A writer of exceptional eloquence and imagination, profound literary sensibility, Jack Miles has captured once again the lost, fierce, ecstatic power of the greatest work in our literature.

From the Back Cover
"...an erudite and provocative literary tour de force that would make a perfect Christmas or Hanukkah present for believers and nonbelievers alike. It is truly impossible to catalog all of the literary riches in this reinterpretation of the New Testament."
--Susan Jaccoby, Newsday

"Miles is a master, provocative and accessible, in presenting a God who is ambivalent, hesitant, moody, offhand, remote and opaque.... All in all, this is the most compelling page-turner of the year."
--Bill Bell, New York Daily News

"The brilliance of Jack Miles’s new book on Christ is that it manages to “make strange” the best-known story in history...startlingly original."
--Edward Skidelsky, The New Statesman

"As a way of seeing, Miles’s book has great power and depth. Though he does not try to solve the problem of evil, his book gives us, with horrid clarity, the vision of a culpable, guilty, and finally atoning God..."
--James Wood, The New Yorker

"
The faithful may be disturbed by Miles’ reading of the Bible as a portrait of a God capable of changing his mind... But Christ: A Crisis in the Life of God is, like Miles’ previous book, a stimulating, challenging work.
--Charles Matthews, San Jose Mercury

"...a daring critic who can provide his own translations of Hebrew and Greek. Regardless of our agreement or disagreement with him, he prods us to read these familiar stories afresh, with all their original suspense and drama, his analysis serving as an invitation for our own."
--Ron Charles, Christian Science Monitor

"...a literary vision of Christ with more insight, warmth, and verve (not to mention chutzpah), that have been seen...for many a year."
--Peter Heinegg, America

"
This American ex-Jesuit...is a resuscitation artist. His style is exceptionally riveting.

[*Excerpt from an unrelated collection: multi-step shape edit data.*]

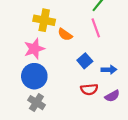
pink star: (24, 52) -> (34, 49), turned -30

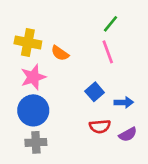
yellow cross: (44, 20) -> (28, 42), moved
orange semicircle: (65, 34) -> (60, 53), moved
gray cross: (36, 103) -> (36, 142), turned -35

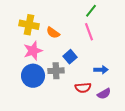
blue square: (95, 92) -> (70, 57), moved
gray cross: (36, 142) -> (56, 71), moved

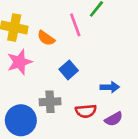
pink line: (89, 32) -> (75, 25), moved
gray cross: (56, 71) -> (50, 102), moved
blue circle: (33, 76) -> (21, 120), moved

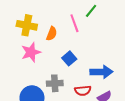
orange semicircle: (46, 38) -> (52, 34), turned -104
blue arrow: (110, 87) -> (101, 72), size x1.5

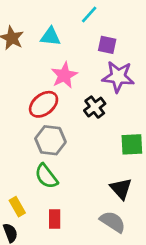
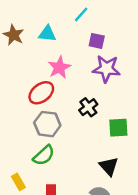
black cross: (95, 107) -> (88, 107), moved
green semicircle: (46, 176) -> (44, 155), turned -95

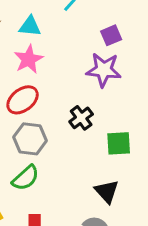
purple square: (97, 41) -> (111, 35), moved, turned -35
pink star: (59, 67) -> (29, 59), moved

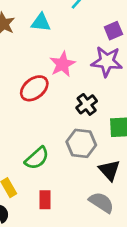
pink star: (29, 59) -> (62, 64), moved
gray hexagon: (30, 139) -> (81, 143), moved

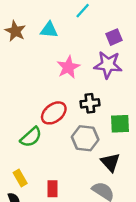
red ellipse: (34, 88) -> (54, 113), moved
black cross: (87, 104) -> (90, 103), turned 30
green semicircle: (37, 158) -> (31, 137), moved

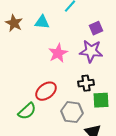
black cross: (90, 103) -> (86, 83), moved

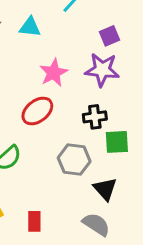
red ellipse: (46, 91) -> (37, 111), moved

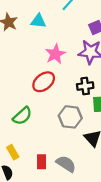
gray semicircle: (96, 224) -> (66, 164), moved

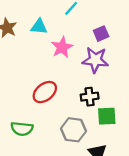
pink star: (55, 54) -> (62, 47), moved
green semicircle: (22, 116) -> (22, 129), turned 48

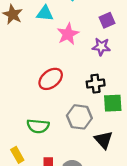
purple star: (95, 60) -> (101, 47), size x0.7
green semicircle: (22, 129) -> (38, 126), moved

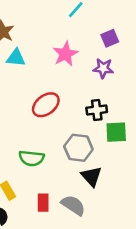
cyan triangle: (45, 13) -> (16, 58), moved
black triangle: (104, 140) -> (91, 176), moved

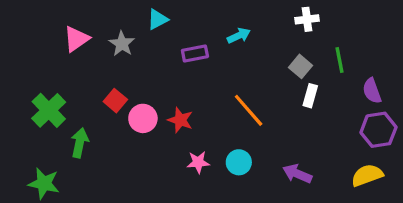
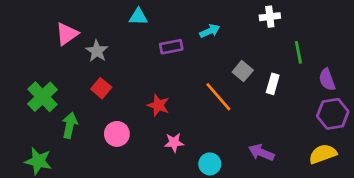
cyan triangle: (158, 19) -> (138, 17), turned 30
gray star: (122, 44) -> (97, 51), moved
gray square: (301, 66) -> (243, 71), moved
pink circle: (143, 118) -> (117, 134), moved
cyan circle: (239, 162) -> (210, 164), moved

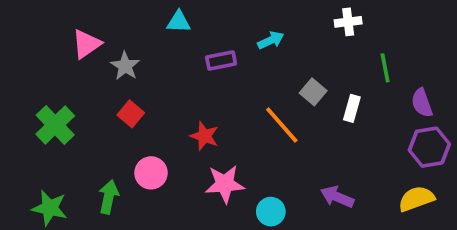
green arrow: (70, 125) -> (109, 197), moved
pink star: (174, 142) -> (225, 184), size x1.5

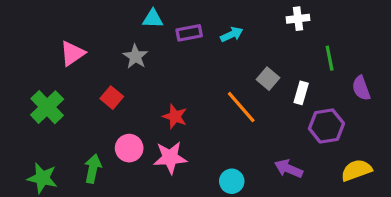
pink triangle: (87, 44) -> (72, 53), moved
purple rectangle: (221, 60) -> (189, 33), moved
gray star: (125, 66) -> (135, 57), moved
purple hexagon: (429, 147) -> (326, 126), moved
pink star: (225, 184) -> (170, 158), moved

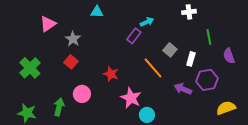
purple rectangle: (189, 33) -> (134, 36), moved, turned -42
pink triangle: (72, 53) -> (48, 24), moved
gray star: (135, 57) -> (73, 39), moved
pink star: (170, 158) -> (131, 98), moved, turned 30
purple arrow: (289, 169) -> (183, 89), moved

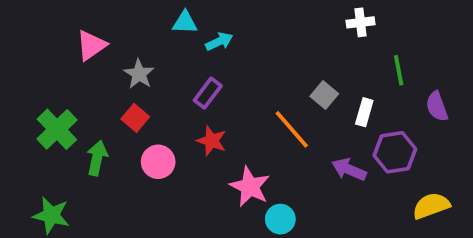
cyan arrow: (147, 22) -> (219, 42), moved
purple rectangle: (134, 36) -> (208, 93), moved
pink circle: (82, 94) -> (158, 162), moved
green arrow: (59, 107) -> (97, 158), moved

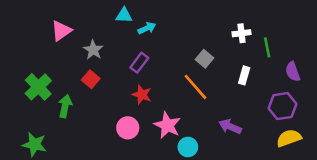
white cross: (361, 22) -> (242, 33), moved
gray square: (324, 95) -> (204, 59), moved
purple hexagon: (395, 152) -> (282, 106), moved
pink circle: (158, 162) -> (128, 128), moved
purple arrow: (349, 169) -> (230, 127), moved

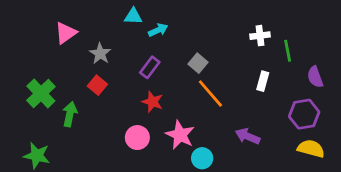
gray square: (204, 59) -> (198, 63), moved
yellow semicircle: (289, 138) -> (311, 149), turned 35

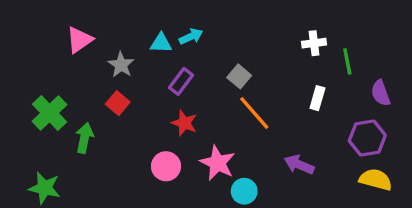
cyan triangle: (133, 16) -> (161, 43), moved

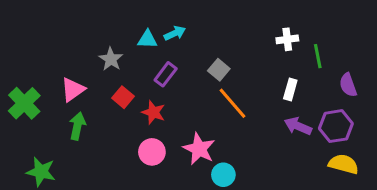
pink triangle: (79, 40) -> (73, 90), moved
red square: (118, 103) -> (123, 97), moved
green cross: (50, 113) -> (24, 103), moved
red star: (184, 123) -> (153, 112), moved
purple arrow: (299, 165) -> (298, 126), moved

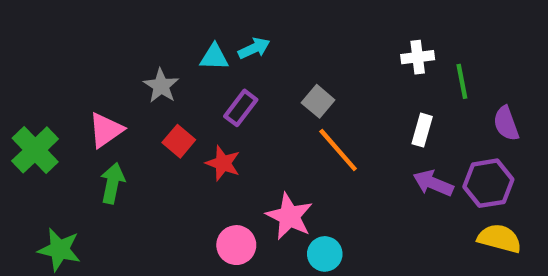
pink circle: (152, 152) -> (236, 245), moved

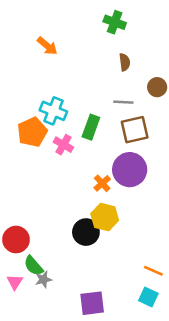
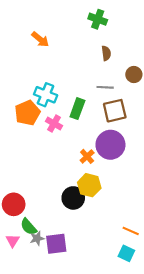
purple square: (92, 303) -> (56, 244), moved

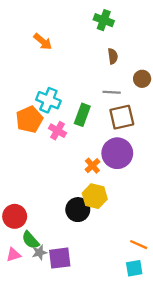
pink triangle: (13, 241) -> (14, 255), turned 40
cyan square: (126, 253) -> (134, 268), turned -35

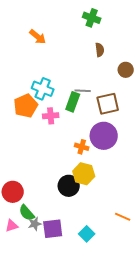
gray line: (112, 92) -> (83, 91), moved
pink cross: (57, 131) -> (51, 116), turned -35
orange cross: (92, 166) -> (82, 147), turned -32
cyan square: (134, 268) -> (87, 234), moved, turned -35

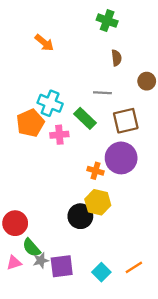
gray line: (83, 91) -> (102, 93), moved
green rectangle: (73, 102) -> (85, 118), turned -66
orange line: (123, 217) -> (134, 267), moved, turned -56

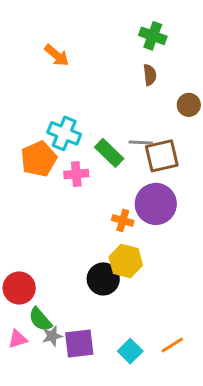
green cross: (107, 21) -> (153, 36), moved
gray line: (102, 93) -> (141, 142), moved

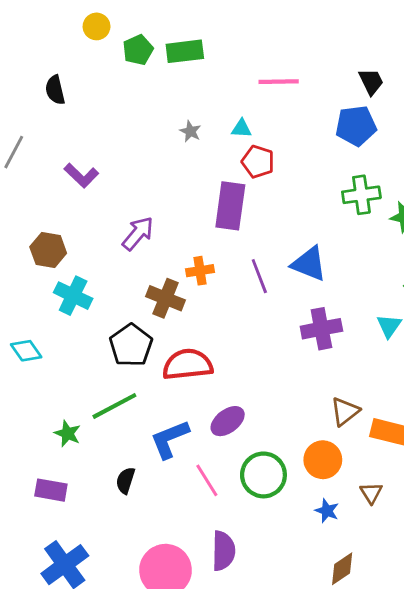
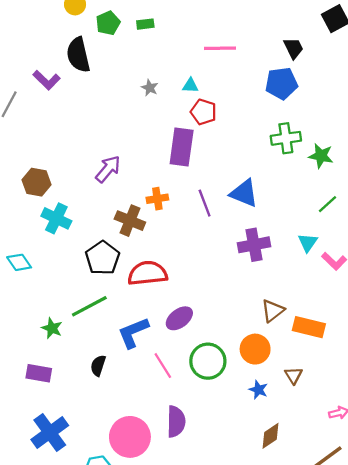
green rectangle: (185, 51) -> (145, 24), size x0.6
black semicircle: (55, 90) -> (78, 55), moved, size x1.5
purple L-shape: (81, 175) -> (46, 80), moved

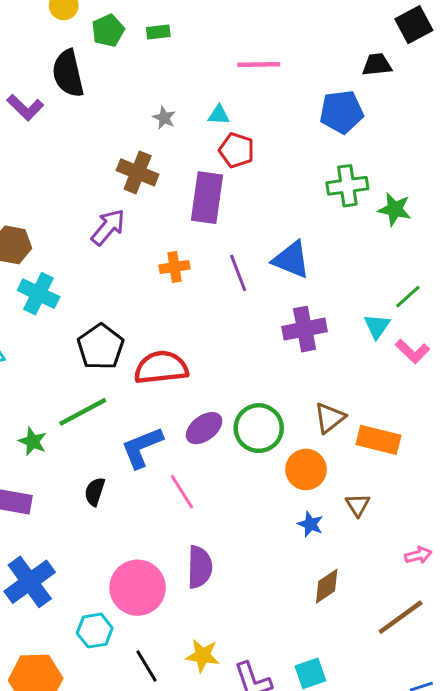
black trapezoid: (294, 48) -> (377, 65), moved, turned -70
green line: (328, 204) -> (408, 297), moved
brown cross: (130, 221) -> (138, 172), moved
green circle: (208, 361) -> (259, 428), moved

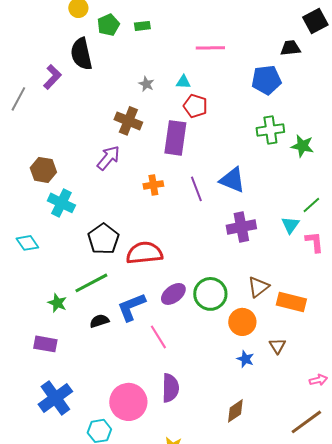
purple L-shape: (25, 107) -> (52, 77), turned -90
pink L-shape: (412, 351) -> (314, 242), turned -140
black semicircle: (95, 492) -> (99, 321), moved, turned 54
brown diamond: (327, 586) -> (235, 411), moved

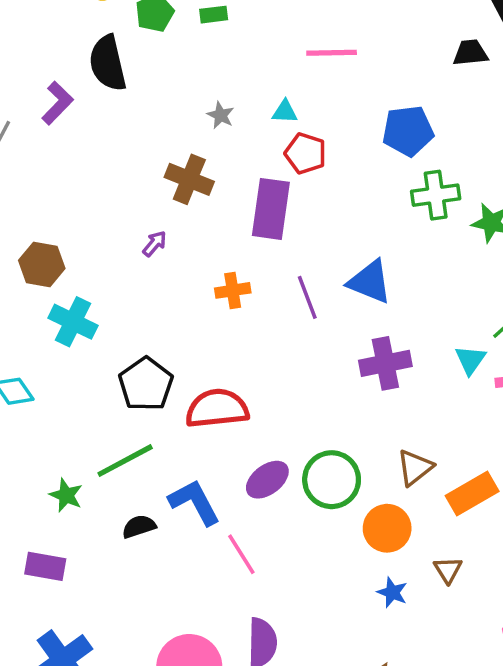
blue pentagon: (266, 80) -> (408, 131), moved
purple arrow: (108, 158) -> (155, 244), size x0.6
orange rectangle: (291, 302) -> (472, 494), turned -44
blue L-shape: (131, 307) -> (194, 502), turned 84

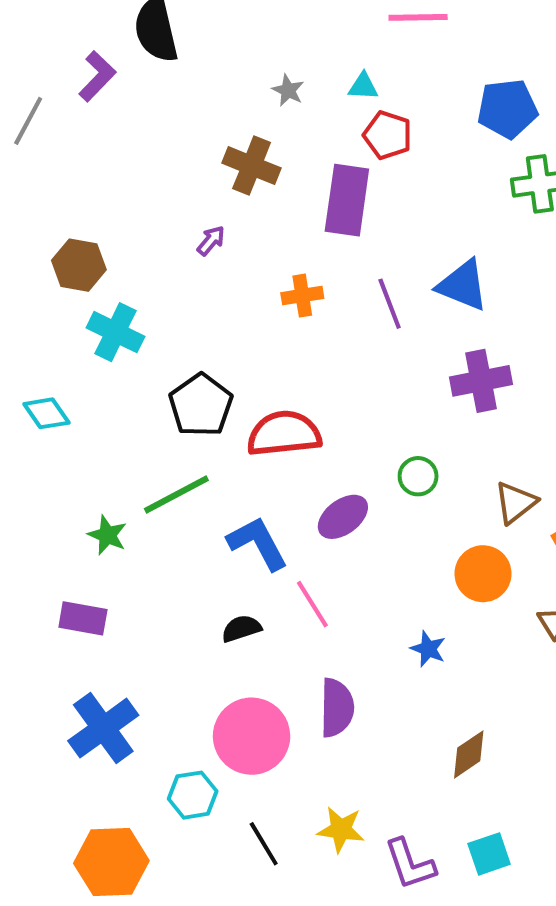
green circle: (332, 480) -> (418, 476), moved, size x0.6
black semicircle: (139, 526) -> (241, 629), moved
blue star: (392, 592) -> (428, 649), moved

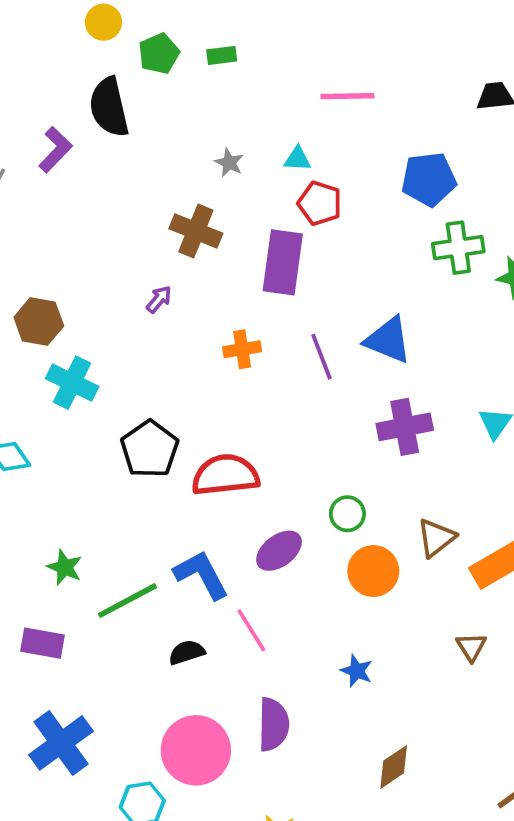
green line: (176, 495) -> (127, 601), moved
orange circle: (483, 574) -> (373, 571), moved

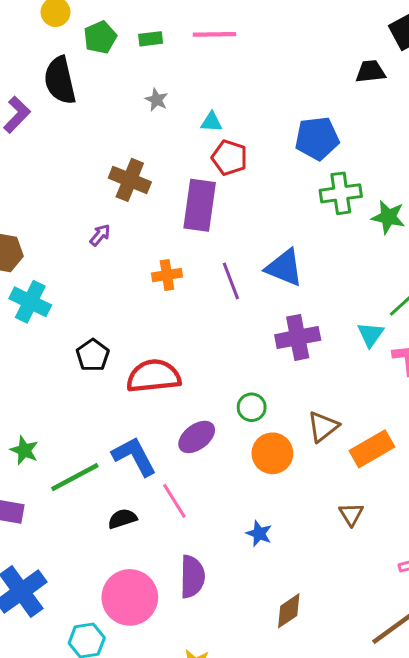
pink line: (347, 96) -> (214, 34), moved
gray star: (229, 163) -> (157, 100), moved
black pentagon: (150, 449) -> (93, 355), size x0.7

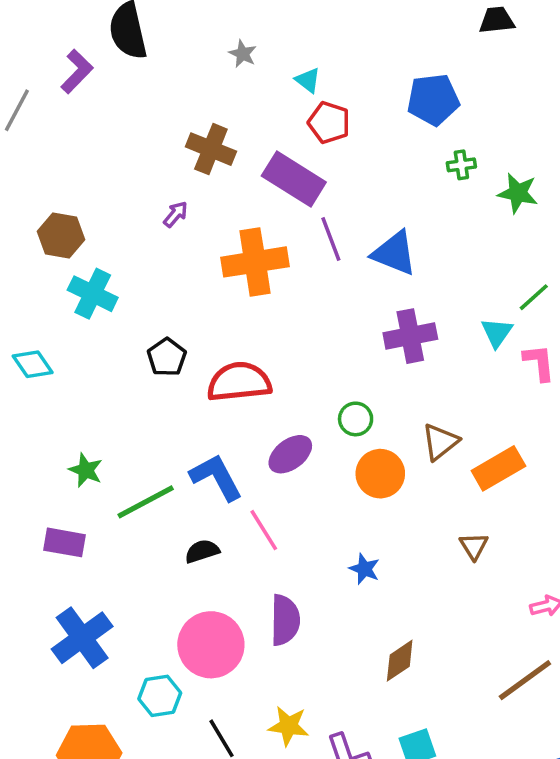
cyan triangle: (212, 122) -> (308, 80), turned 35
green cross: (341, 193) -> (461, 165), size x0.6
purple rectangle: (200, 205) -> (294, 179), turned -66
orange cross: (167, 275) -> (255, 262), size x1.8
purple line: (231, 281) -> (331, 239), moved

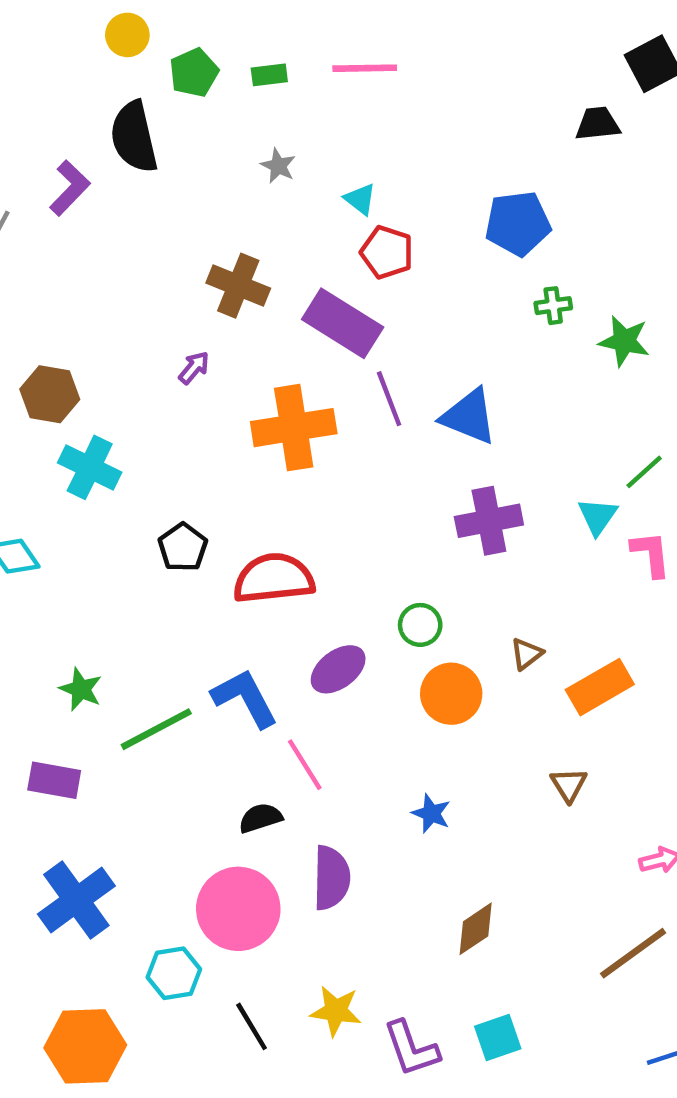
brown triangle: (440, 442) -> (527, 654), size x0.7
black semicircle: (202, 551) -> (260, 818), moved

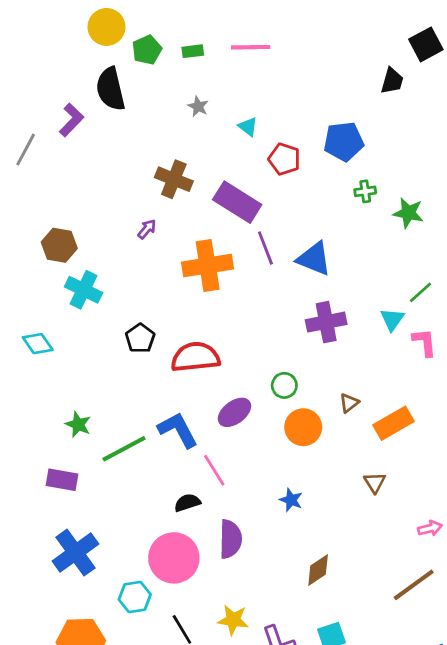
yellow circle: (127, 35) -> (106, 27), size x1.4
black trapezoid: (598, 124) -> (392, 81), turned 112
red pentagon: (387, 252) -> (284, 159), moved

His theses are daring, his perspectives astonishing, his insights as daring as they are witty."
--Ludger LŸtkehaus, Die Zeit, Hamburg

"A wide-ranging, eloquent and arresting account that treats the Jesus of the New Testament as the most exceptional, alluring and enduring literary myth known to Mankind...this is a readable and passionate book."
--Daily Mail

"Christ brims with ideas.... It's a lesson in how to read the Bible.... Let all great religious texts have such readers."
--Daily Telegraph

"Following Jack Miles's biography of God's life, we should have anticipated an equally powerful treatment of His death. He has not disappointed us."
--Spectator

"This stunning treatment makes all our preconceptions about God take second place to what we are told in the biographical account of him that we call the Bible.... Give your bishop a copy for Christmas."